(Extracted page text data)
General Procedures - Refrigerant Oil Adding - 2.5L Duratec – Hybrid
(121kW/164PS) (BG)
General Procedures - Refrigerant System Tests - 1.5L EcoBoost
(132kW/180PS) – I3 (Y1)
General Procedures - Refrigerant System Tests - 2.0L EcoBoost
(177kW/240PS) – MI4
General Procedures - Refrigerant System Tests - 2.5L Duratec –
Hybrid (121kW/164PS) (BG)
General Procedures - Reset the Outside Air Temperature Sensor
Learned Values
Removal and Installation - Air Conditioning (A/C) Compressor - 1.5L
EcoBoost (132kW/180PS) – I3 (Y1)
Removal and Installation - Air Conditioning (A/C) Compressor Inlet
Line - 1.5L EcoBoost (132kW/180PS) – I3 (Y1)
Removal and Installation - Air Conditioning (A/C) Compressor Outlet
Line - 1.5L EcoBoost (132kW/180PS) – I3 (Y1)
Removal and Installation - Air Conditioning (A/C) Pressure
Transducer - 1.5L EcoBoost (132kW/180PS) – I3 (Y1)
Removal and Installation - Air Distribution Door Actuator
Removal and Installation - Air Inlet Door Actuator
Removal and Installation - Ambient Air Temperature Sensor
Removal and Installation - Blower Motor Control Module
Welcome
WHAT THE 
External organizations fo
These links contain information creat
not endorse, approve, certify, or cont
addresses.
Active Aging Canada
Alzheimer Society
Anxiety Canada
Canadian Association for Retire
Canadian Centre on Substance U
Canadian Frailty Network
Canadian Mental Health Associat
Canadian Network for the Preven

§ What you have to do
Each entry above needs to be returned exactly as written.

§ Result of this task
General Procedures - Refrigerant Oil Adding - 2.5L Duratec – Hybrid
(121kW/164PS) (BG)
General Procedures - Refrigerant System Tests - 1.5L EcoBoost
(132kW/180PS) – I3 (Y1)
General Procedures - Refrigerant System Tests - 2.0L EcoBoost
(177kW/240PS) – MI4
General Procedures - Refrigerant System Tests - 2.5L Duratec –
Hybrid (121kW/164PS) (BG)
General Procedures - Reset the Outside Air Temperature Sensor
Learned Values
Removal and Installation - Air Conditioning (A/C) Compressor - 1.5L
EcoBoost (132kW/180PS) – I3 (Y1)
Removal and Installation - Air Conditioning (A/C) Compressor Inlet
Line - 1.5L EcoBoost (132kW/180PS) – I3 (Y1)
Removal and Installation - Air Conditioning (A/C) Compressor Outlet
Line - 1.5L EcoBoost (132kW/180PS) – I3 (Y1)
Removal and Installation - Air Conditioning (A/C) Pressure
Transducer - 1.5L EcoBoost (132kW/180PS) – I3 (Y1)
Removal and Installation - Air Distribution Door Actuator
Removal and Installation - Air Inlet Door Actuator
Removal and Installation - Ambient Air Temperature Sensor
Removal and Installation - Blower Motor Control Module
Welcome
WHAT THE 
External organizations fo
These links contain information creat
not endorse, approve, certify, or cont
addresses.
Active Aging Canada
Alzheimer Society
Anxiety Canada
Canadian Association for Retire
Canadian Centre on Substance U
Canadian Frailty Network
Canadian Mental Health Associat
Canadian Network for the Preven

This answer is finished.